The monitoring, together with the Special Procedures of the Human Rights Council, had been collecting abundant evidence about the widespread and systematic discrimination against peasants and other people working in rural areas. This study of the Advisory Committee then was adopted by the UN Human Rights Council in its 21st session (2012) and paved the way for the process of readings on the draft text.

The session tasked the council with the “mandate of negotiating, finalizing and submitting to the Human Rights Council a draft United Nations declaration on the rights of peasants and other people working in rural areas”.  Thereafter, five sessions of negotiations were held: 2013 (first session), 2015 (second session), 2016 (third session), 2017 (fourth session) and 2018 (fifth session).

Way forward

The potential catastrophic impact of climate change, the UN Sustainable Development Goals (SDGs), the multilateral system and the “migration crisis” were all recurrent issues throughout the annual general debate on the opening week of the 73rd session (September 2018) of the United Nations General Assembly. It is also within this context, that a UN Declaration recognising the human rights of the rural people becomes more relevant than ever. The rights enshrined in the Declaration are fundamental for the protection of a sustainable food production model that contributes to a healthy environment.
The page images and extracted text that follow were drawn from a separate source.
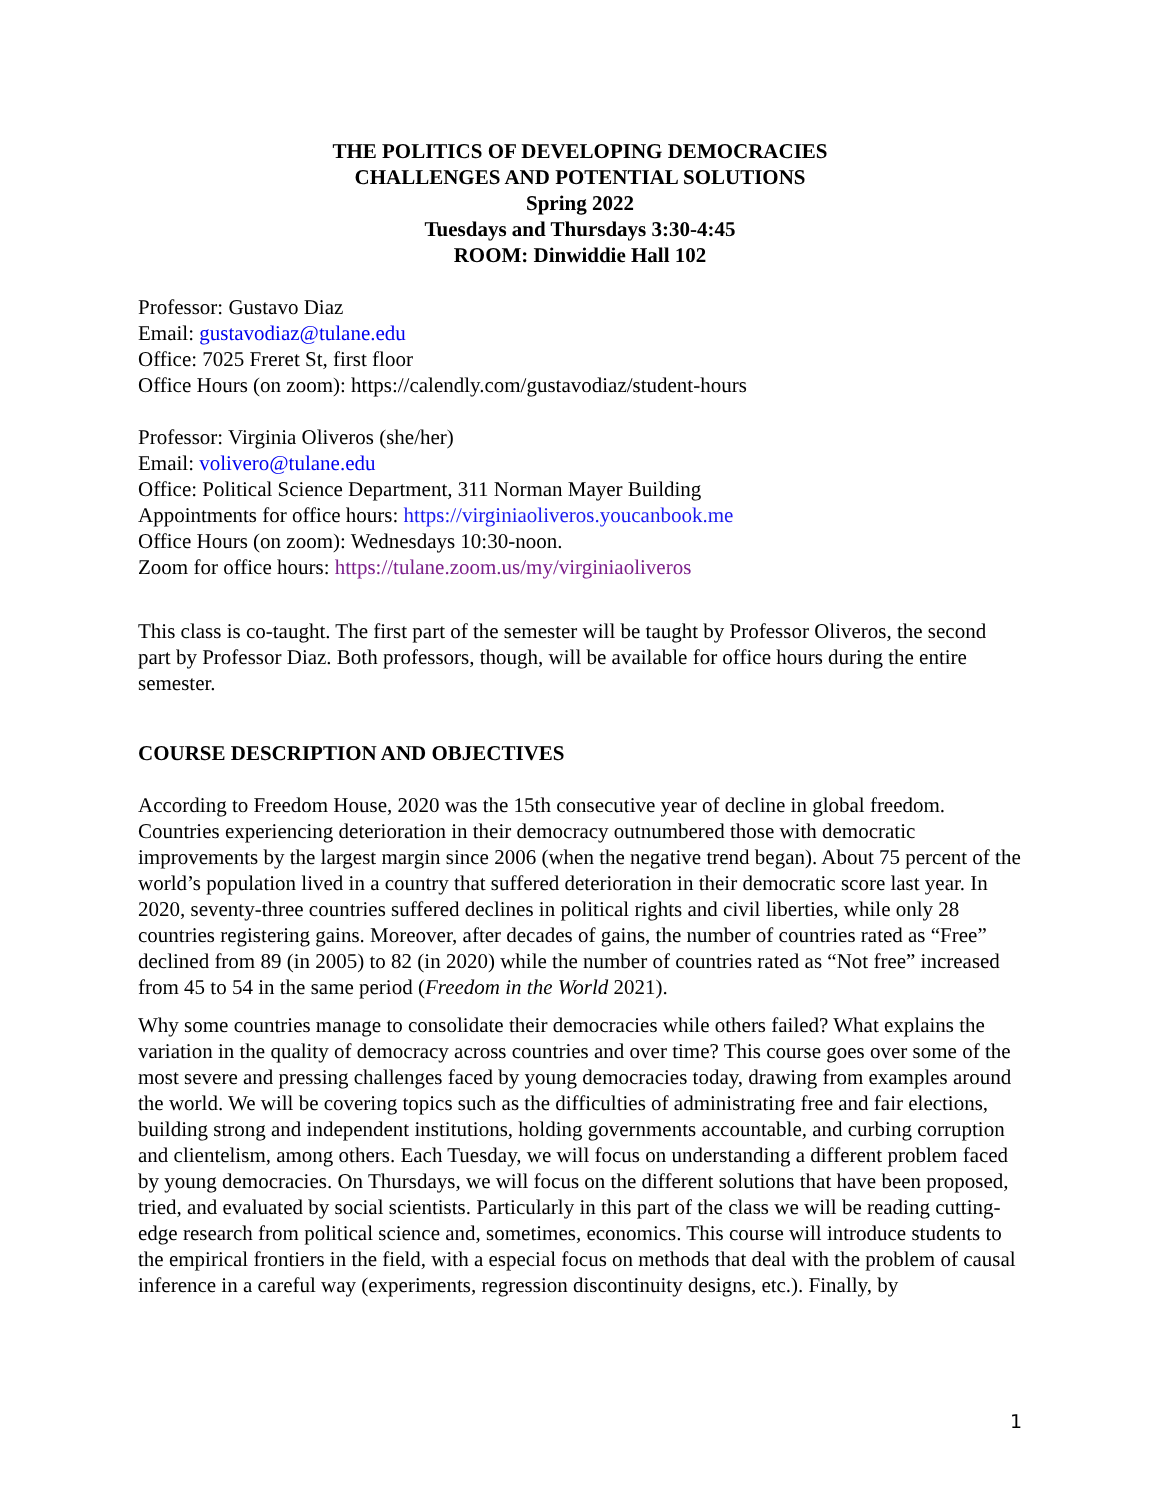THE POLITICS OF DEVELOPING DEMOCRACIES
CHALLENGES AND POTENTIAL SOLUTIONS
Spring 2022
Tuesdays and Thursdays 3:30-4:45
ROOM: Dinwiddie Hall 102
Professor: Gustavo Diaz
Email: gustavodiaz@tulane.edu
Office: 7025 Freret St, first floor
Office Hours (on zoom): https://calendly.com/gustavodiaz/student-hours
Professor: Virginia Oliveros (she/her)
Email: volivero@tulane.edu
Office: Political Science Department, 311 Norman Mayer Building
Appointments for office hours: https://virginiaoliveros.youcanbook.me
Office Hours (on zoom): Wednesdays 10:30-noon.
Zoom for office hours: https://tulane.zoom.us/my/virginiaoliveros
This class is co-taught. The first part of the semester will be taught by Professor Oliveros, the second part by Professor Diaz. Both professors, though, will be available for office hours during the entire semester.
COURSE DESCRIPTION AND OBJECTIVES
According to Freedom House, 2020 was the 15th consecutive year of decline in global freedom. Countries experiencing deterioration in their democracy outnumbered those with democratic improvements by the largest margin since 2006 (when the negative trend began). About 75 percent of the world’s population lived in a country that suffered deterioration in their democratic score last year. In 2020, seventy-three countries suffered declines in political rights and civil liberties, while only 28 countries registering gains. Moreover, after decades of gains, the number of countries rated as “Free” declined from 89 (in 2005) to 82 (in 2020) while the number of countries rated as “Not free” increased from 45 to 54 in the same period (Freedom in the World 2021).
Why some countries manage to consolidate their democracies while others failed? What explains the variation in the quality of democracy across countries and over time? This course goes over some of the most severe and pressing challenges faced by young democracies today, drawing from examples around the world. We will be covering topics such as the difficulties of administrating free and fair elections, building strong and independent institutions, holding governments accountable, and curbing corruption and clientelism, among others. Each Tuesday, we will focus on understanding a different problem faced by young democracies. On Thursdays, we will focus on the different solutions that have been proposed, tried, and evaluated by social scientists. Particularly in this part of the class we will be reading cutting-edge research from political science and, sometimes, economics. This course will introduce students to the empirical frontiers in the field, with a especial focus on methods that deal with the problem of causal inference in a careful way (experiments, regression discontinuity designs, etc.). Finally, by
1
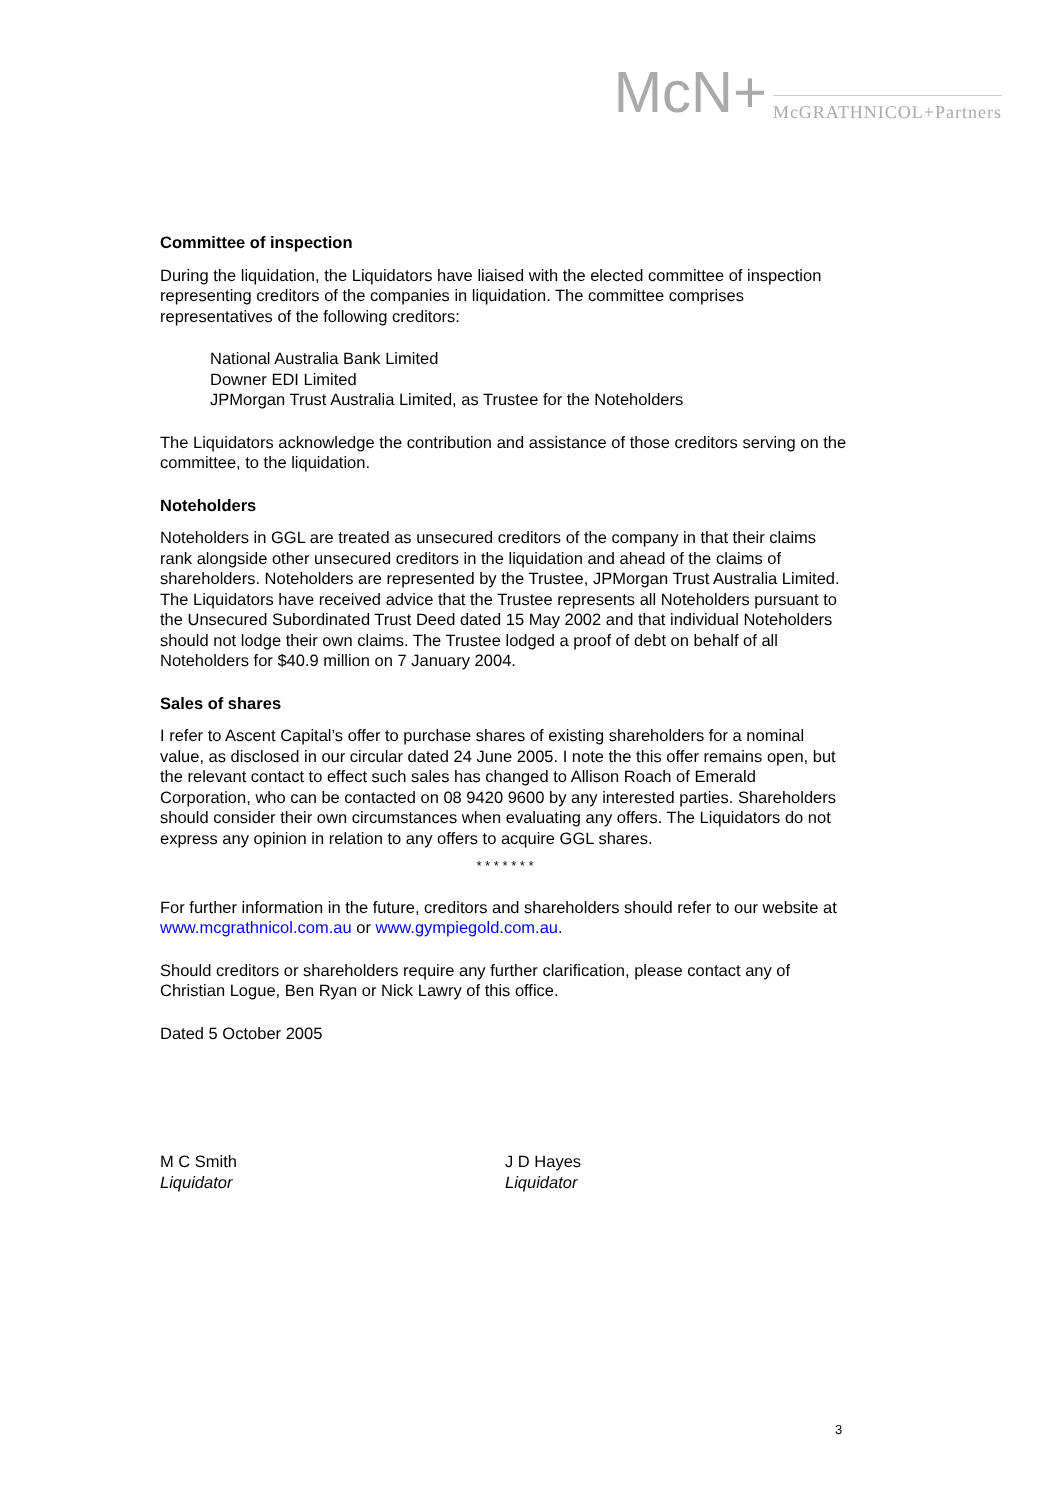McN+ McGRATHNICOL+Partners
Committee of inspection
During the liquidation, the Liquidators have liaised with the elected committee of inspection representing creditors of the companies in liquidation. The committee comprises representatives of the following creditors:
National Australia Bank Limited
Downer EDI Limited
JPMorgan Trust Australia Limited, as Trustee for the Noteholders
The Liquidators acknowledge the contribution and assistance of those creditors serving on the committee, to the liquidation.
Noteholders
Noteholders in GGL are treated as unsecured creditors of the company in that their claims rank alongside other unsecured creditors in the liquidation and ahead of the claims of shareholders. Noteholders are represented by the Trustee, JPMorgan Trust Australia Limited. The Liquidators have received advice that the Trustee represents all Noteholders pursuant to the Unsecured Subordinated Trust Deed dated 15 May 2002 and that individual Noteholders should not lodge their own claims. The Trustee lodged a proof of debt on behalf of all Noteholders for $40.9 million on 7 January 2004.
Sales of shares
I refer to Ascent Capital’s offer to purchase shares of existing shareholders for a nominal value, as disclosed in our circular dated 24 June 2005. I note the this offer remains open, but the relevant contact to effect such sales has changed to Allison Roach of Emerald Corporation, who can be contacted on 08 9420 9600 by any interested parties. Shareholders should consider their own circumstances when evaluating any offers. The Liquidators do not express any opinion in relation to any offers to acquire GGL shares.
* * * * * * *
For further information in the future, creditors and shareholders should refer to our website at www.mcgrathnicol.com.au or www.gympiegold.com.au.
Should creditors or shareholders require any further clarification, please contact any of Christian Logue, Ben Ryan or Nick Lawry of this office.
Dated 5 October 2005
M C Smith
Liquidator
J D Hayes
Liquidator
3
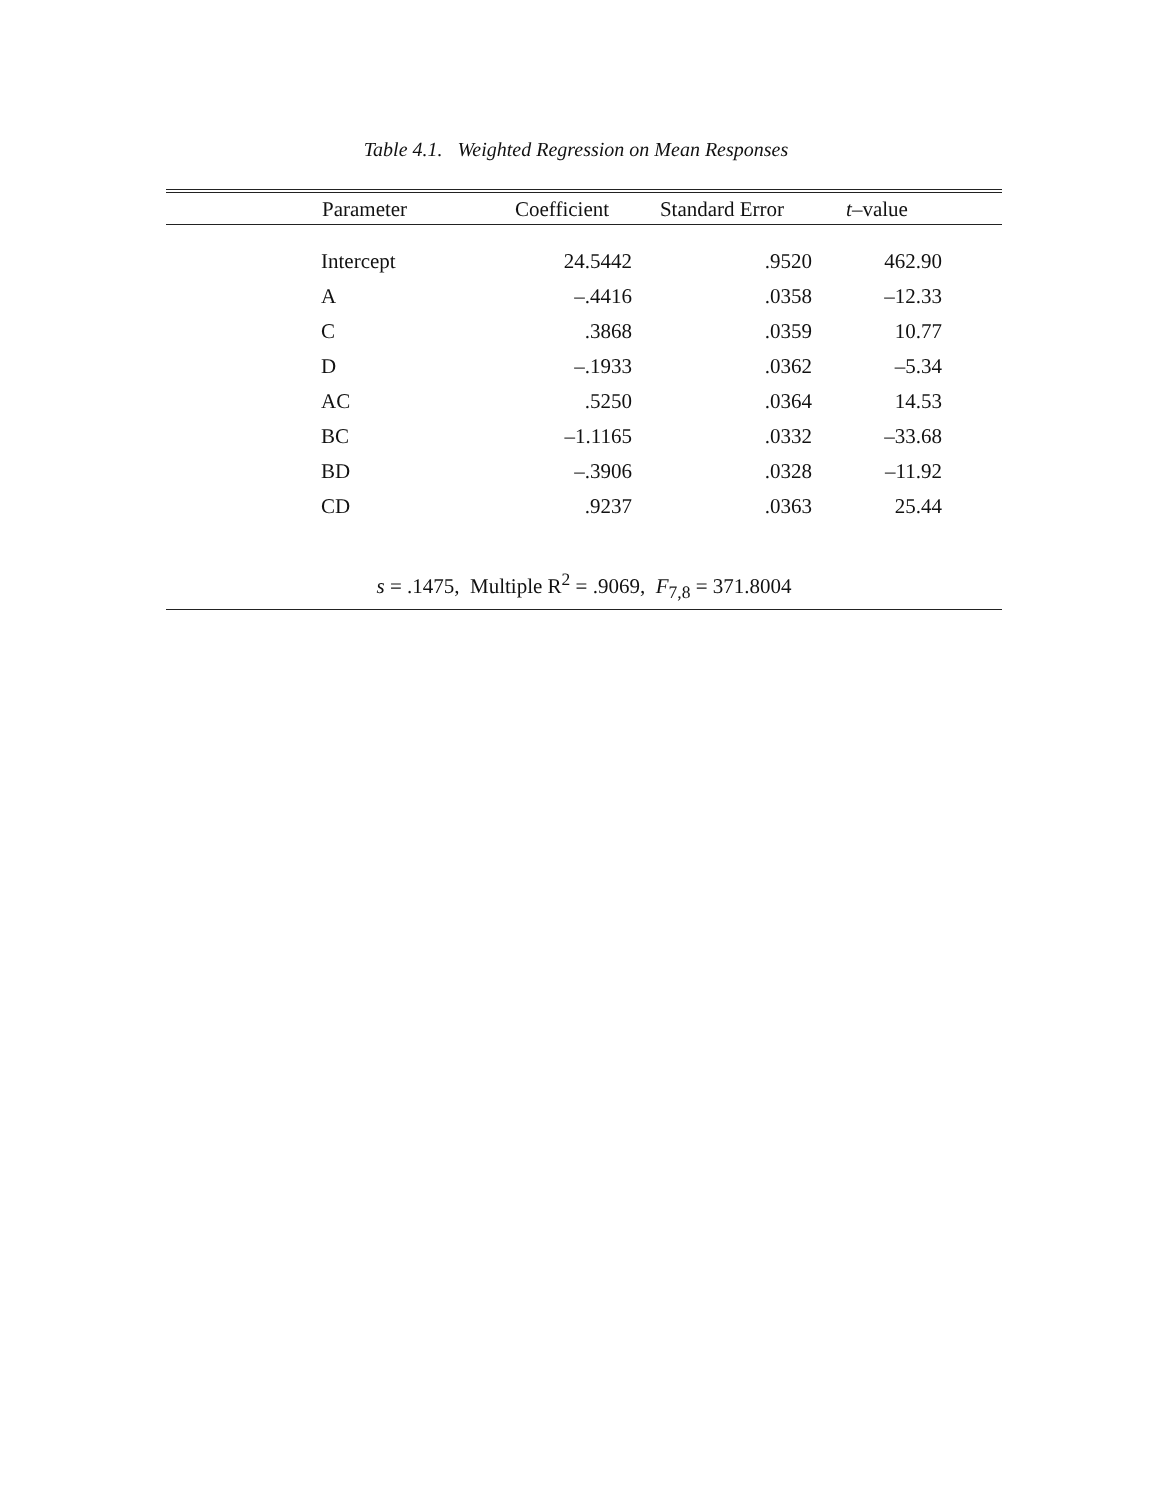Table 4.1. Weighted Regression on Mean Responses
| Parameter | Coefficient | Standard Error | t –value | |
| --- | --- | --- | --- | --- |
| Intercept | 24.5442 | .9520 | 462.90 | |
| A | –.4416 | .0358 | –12.33 | |
| C | .3868 | .0359 | 10.77 | |
| D | –.1933 | .0362 | –5.34 | |
| AC | .5250 | .0364 | 14.53 | |
| BC | –1.1165 | .0332 | –33.68 | |
| BD | –.3906 | .0328 | –11.92 | |
| CD | .9237 | .0363 | 25.44 | |
| s = .1475, Multiple R<sup>2</sup> = .9069, F<sub>7,8</sub> = 371.8004 | | | | |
In this sense, The UN Declaration on Rights of Peasants and Other People Working in Rural Areas further confirms the effort by UN Member States -which pursue the implementation of the Paris climate agreements and addressing the impact of climate change and the loss of biodiversity. The -Third Committee of the UNGA has the mandate to work on matters that relate to social, humanitarian affairs and human rights issues affecting people worldwide.

On October 25th the Bolivian delegation presented to the Third Committee, the report of the inter-governmental working group of the Human Rights Council including adoption of the UN Declaration of this year’s UN HRC resolution on September 28th. On early November 2018, the Third Committee is expected to decide on deliberation towards formalising the UN Declaration. Therefore, the General Assembly carries the mandate of the United Nations where the states take their obligation to develop international norms on human rights. The resolution to formalise the UN Declaration is to just do that.

Peasants and other people working in rural areas of the world are claiming their rights to feed their families, their communities, and the world. The Declaration is the fundamental recognition of their rights in fostering sustainable food systems and to make the world safer.